Several moves later, the man shook his head almost imperceptibly. “A draw is offered.”
“A draw?” Alex thought he had a marginally better position but felt it would be impolite not to accept. “All right. Fine.”
The man leaned back. “One is new at the village?”
“One is.” Alex nodded. “I’ve just moved into an apartment here.” He extended his hand over the board. “I’m Alex Prendergast. Summer postdoc.”
The man shook the proffered hand through an arc of a few centimeters, then set up the pieces again. “Takeo Wakabayashi—on staff here—particle physics.”
Wegener scrambled to his feet and howled.
“Oh, no, Wegener,” said Alex. “Not another one!”
“Is something wrong?” said the woman.
“No,” said Alex, taking a little notebook from his pocket and logging the howl. “Probably not.”
“Probably?” The woman slid onto the picnic table’s bench. “And I’m Katerina Schneider.” She threw a glance off to the looming Wilson Hall. “I’m afraid I’m something of an alien here . . . being a neurobiologist.”
Alex laughed. “Then I’m an alien as well.” He pocketed his notebook. “I’m a seismologist.”
With a slow, deliberat
e motion, Takeo made his first move, then cupped his chin in his hands. Alex noticed that he had fingers pushing against his ears.
“What’s a seismologist doing at Fermilab?” said Katerina.
Alex made his move. “I applied for a grant to see if Fermilab laser micro-position detection technology might be applied to earthquake sensing.” He spoke softly out of consideration for Takeo. “The Large Hadron Collider has sucked up all the particle physics money. But there’s still earth science money to be had.”
Takeo made his second move—a book opening. Alex also stayed with the book. “Since the Tevatron will be obsolete when the LHC goes up,” he said, eyes on the board, “Fermilab is looking for other things to do.” He looked up from the board. “And since you brought it up, what’s a neurobiologist doing here?”
“I’m here on leave from The University of Berlin, researching the possible detection of cosmic ray burst particles by living organisms.”
“Interesting.”
Takeo made his move and Alex returned his attention to the game.
For the next ten minutes or so, no one spoke. Takeo had taken his fingers away from his ears. Then, as Takeo reached for a chess piece, the ground began to vibrate. A second or two later, a low rumble filled the air and the ground shook. Several of the chess pieces fell over.
“Ach Duheilige . . . ” Katerina grabbed on to the table.
Takeo sat frozen, holding his chess piece as if by having lifted it, he had caused the shaking.
“Not to worry,” said Alex, throwing a quick glance at his dog. “I think it’s only a minor quake. Should be over in a few seconds.”

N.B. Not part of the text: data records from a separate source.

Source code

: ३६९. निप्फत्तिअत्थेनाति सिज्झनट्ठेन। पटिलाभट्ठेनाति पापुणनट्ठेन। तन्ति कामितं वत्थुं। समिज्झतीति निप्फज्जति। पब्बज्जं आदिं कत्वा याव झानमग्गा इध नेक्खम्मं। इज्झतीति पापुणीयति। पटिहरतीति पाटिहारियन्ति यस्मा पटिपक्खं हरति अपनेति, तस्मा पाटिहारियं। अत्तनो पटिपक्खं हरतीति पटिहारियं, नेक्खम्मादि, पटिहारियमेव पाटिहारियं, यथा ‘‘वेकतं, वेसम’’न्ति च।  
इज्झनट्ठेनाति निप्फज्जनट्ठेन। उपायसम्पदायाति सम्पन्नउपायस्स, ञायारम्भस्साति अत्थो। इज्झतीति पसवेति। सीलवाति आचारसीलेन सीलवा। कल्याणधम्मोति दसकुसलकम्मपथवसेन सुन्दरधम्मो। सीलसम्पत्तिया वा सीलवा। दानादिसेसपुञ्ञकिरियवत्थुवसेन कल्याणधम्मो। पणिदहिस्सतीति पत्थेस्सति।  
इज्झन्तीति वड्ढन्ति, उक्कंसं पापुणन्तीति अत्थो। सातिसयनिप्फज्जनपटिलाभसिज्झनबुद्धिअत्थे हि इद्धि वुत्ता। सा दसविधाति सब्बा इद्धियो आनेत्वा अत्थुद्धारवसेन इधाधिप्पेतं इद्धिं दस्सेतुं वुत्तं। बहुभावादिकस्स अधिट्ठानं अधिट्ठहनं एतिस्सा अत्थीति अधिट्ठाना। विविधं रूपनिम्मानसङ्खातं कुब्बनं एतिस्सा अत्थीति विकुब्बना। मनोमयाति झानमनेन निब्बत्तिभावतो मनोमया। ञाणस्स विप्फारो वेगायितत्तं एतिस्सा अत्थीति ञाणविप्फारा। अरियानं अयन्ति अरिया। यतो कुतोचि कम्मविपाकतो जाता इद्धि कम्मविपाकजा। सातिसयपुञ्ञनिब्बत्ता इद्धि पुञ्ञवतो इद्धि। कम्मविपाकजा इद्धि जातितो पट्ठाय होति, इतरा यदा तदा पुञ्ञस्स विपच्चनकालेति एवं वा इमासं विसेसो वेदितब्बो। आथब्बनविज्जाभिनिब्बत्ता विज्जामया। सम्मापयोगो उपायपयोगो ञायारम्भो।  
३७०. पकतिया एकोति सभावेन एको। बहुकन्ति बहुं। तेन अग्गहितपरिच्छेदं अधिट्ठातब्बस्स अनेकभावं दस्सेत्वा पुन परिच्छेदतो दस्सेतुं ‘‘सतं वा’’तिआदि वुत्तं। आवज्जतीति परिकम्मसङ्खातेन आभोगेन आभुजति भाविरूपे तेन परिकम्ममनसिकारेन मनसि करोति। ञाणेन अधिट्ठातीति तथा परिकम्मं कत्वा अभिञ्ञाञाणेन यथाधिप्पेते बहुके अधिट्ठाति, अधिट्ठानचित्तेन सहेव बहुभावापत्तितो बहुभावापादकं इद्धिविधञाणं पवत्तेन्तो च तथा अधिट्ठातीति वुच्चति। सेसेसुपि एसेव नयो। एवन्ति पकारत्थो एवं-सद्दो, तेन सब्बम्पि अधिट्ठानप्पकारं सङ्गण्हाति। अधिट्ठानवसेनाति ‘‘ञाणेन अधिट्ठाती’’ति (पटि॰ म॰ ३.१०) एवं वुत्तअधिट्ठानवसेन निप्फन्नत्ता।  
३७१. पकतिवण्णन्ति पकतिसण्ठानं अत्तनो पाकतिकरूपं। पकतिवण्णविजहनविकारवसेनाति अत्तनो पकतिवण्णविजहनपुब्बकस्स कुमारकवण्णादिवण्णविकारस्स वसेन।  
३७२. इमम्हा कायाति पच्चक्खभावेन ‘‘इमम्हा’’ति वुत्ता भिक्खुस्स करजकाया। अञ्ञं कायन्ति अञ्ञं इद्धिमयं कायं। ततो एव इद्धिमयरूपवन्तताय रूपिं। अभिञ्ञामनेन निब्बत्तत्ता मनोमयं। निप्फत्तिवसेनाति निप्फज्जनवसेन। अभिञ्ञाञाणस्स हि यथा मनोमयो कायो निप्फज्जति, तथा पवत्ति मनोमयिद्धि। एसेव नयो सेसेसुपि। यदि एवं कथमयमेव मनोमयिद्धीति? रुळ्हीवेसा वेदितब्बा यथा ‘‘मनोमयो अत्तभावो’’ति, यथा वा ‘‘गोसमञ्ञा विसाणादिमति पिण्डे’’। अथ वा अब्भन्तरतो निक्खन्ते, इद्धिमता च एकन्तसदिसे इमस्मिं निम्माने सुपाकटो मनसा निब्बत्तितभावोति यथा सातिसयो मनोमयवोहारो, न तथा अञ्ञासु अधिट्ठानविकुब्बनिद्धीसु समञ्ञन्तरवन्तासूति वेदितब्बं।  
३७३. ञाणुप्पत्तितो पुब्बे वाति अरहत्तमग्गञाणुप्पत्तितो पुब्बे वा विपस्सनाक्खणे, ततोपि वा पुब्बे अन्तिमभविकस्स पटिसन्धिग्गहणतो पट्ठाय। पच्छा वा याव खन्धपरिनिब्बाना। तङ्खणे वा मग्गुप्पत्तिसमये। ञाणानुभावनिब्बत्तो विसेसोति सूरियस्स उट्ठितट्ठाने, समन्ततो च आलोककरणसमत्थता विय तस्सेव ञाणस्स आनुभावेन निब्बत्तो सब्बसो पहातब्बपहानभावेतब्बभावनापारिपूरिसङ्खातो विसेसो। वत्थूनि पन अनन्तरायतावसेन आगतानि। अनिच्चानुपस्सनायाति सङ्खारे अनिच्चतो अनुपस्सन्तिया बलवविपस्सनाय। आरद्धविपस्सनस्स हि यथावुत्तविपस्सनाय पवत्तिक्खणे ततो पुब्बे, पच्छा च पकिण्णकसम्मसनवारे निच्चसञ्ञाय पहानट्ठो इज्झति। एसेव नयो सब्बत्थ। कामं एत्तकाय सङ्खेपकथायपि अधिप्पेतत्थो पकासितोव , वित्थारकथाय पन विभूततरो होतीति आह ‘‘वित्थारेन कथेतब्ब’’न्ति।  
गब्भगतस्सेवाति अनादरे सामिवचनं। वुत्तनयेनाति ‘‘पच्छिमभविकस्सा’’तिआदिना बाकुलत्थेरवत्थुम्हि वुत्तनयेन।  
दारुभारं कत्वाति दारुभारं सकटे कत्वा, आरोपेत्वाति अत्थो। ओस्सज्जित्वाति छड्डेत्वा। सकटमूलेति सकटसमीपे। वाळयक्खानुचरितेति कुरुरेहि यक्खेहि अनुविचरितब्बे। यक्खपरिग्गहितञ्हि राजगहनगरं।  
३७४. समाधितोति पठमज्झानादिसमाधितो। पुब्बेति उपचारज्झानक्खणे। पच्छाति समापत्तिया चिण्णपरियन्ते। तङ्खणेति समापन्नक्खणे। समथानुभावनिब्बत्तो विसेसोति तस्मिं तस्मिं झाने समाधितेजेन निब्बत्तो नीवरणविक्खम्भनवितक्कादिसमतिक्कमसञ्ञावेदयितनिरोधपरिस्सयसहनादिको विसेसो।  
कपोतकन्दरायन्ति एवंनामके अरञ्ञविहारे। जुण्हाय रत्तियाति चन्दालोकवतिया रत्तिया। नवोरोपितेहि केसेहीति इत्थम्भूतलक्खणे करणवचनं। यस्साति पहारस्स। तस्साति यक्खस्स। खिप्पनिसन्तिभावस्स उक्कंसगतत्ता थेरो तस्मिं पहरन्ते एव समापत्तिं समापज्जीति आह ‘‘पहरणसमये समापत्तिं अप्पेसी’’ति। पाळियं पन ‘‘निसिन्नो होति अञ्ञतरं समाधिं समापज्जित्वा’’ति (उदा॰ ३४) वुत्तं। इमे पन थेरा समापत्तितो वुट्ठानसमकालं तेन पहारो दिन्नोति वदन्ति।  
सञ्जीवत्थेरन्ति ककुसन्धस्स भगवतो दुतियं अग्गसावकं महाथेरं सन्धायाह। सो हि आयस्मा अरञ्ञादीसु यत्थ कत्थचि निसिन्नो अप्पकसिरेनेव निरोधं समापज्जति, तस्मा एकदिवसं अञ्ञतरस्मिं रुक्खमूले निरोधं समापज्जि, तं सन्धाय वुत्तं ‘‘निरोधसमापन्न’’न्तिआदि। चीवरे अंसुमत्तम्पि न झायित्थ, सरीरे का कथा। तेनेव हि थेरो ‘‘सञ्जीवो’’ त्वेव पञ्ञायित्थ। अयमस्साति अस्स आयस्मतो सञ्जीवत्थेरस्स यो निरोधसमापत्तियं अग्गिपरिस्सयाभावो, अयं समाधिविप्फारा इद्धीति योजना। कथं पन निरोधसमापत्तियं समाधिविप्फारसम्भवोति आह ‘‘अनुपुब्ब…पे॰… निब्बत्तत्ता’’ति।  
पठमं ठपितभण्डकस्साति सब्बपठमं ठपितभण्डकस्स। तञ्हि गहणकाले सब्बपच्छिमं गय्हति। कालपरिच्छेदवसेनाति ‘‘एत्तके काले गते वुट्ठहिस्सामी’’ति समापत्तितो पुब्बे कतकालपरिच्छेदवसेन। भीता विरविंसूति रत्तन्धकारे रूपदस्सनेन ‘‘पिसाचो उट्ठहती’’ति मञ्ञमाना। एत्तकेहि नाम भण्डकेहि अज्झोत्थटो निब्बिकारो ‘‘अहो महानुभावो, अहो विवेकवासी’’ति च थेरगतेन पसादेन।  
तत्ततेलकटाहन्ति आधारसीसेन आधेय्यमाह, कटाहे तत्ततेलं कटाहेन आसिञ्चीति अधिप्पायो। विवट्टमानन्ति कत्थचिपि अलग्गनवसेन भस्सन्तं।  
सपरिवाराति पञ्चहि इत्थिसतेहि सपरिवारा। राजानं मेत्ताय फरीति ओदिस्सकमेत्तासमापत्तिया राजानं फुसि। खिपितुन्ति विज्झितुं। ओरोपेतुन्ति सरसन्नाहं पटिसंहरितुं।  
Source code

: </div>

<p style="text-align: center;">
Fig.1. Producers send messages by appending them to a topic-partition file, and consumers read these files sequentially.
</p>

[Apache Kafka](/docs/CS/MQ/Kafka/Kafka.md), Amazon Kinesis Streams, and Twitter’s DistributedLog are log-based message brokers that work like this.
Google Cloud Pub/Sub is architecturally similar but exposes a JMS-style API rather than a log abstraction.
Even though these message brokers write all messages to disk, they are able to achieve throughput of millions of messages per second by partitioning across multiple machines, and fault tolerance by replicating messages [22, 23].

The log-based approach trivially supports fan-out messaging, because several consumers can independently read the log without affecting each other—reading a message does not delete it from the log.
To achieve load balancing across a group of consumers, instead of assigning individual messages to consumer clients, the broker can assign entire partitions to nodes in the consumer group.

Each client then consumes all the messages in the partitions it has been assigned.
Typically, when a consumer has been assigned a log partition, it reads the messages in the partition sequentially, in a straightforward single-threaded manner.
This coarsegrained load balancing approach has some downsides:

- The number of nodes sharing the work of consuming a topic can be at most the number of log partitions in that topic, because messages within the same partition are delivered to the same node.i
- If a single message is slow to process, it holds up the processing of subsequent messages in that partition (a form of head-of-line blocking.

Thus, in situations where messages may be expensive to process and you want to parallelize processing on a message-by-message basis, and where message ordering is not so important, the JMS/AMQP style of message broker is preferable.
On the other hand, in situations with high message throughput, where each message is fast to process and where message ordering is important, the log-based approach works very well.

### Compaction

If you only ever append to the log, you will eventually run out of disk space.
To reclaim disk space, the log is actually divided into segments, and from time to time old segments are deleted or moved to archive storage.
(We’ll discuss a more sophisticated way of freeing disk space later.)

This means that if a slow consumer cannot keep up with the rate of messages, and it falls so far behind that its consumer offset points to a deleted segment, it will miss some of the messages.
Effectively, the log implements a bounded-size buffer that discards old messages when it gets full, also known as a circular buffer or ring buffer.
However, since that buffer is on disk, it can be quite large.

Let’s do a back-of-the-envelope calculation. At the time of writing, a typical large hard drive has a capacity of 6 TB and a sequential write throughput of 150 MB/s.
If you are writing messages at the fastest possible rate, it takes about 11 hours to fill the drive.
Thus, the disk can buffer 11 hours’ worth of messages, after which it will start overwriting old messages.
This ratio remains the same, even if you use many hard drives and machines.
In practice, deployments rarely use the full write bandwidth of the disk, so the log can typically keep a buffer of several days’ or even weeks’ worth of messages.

They sat in silence until, about fifteen seconds later, the ground went still.
“Well, that was certainly fun,” said Katerina, releasing her death grip on the picnic table.
“I bet we’re close to the epicenter. The P and S waves felt as if they came almost on top of each other.” Alex reached into his pocket. “There’s never a seismograph when you need one.” He pulled out his cell phone. “I have the Lamont Observatory on rapid-dial.”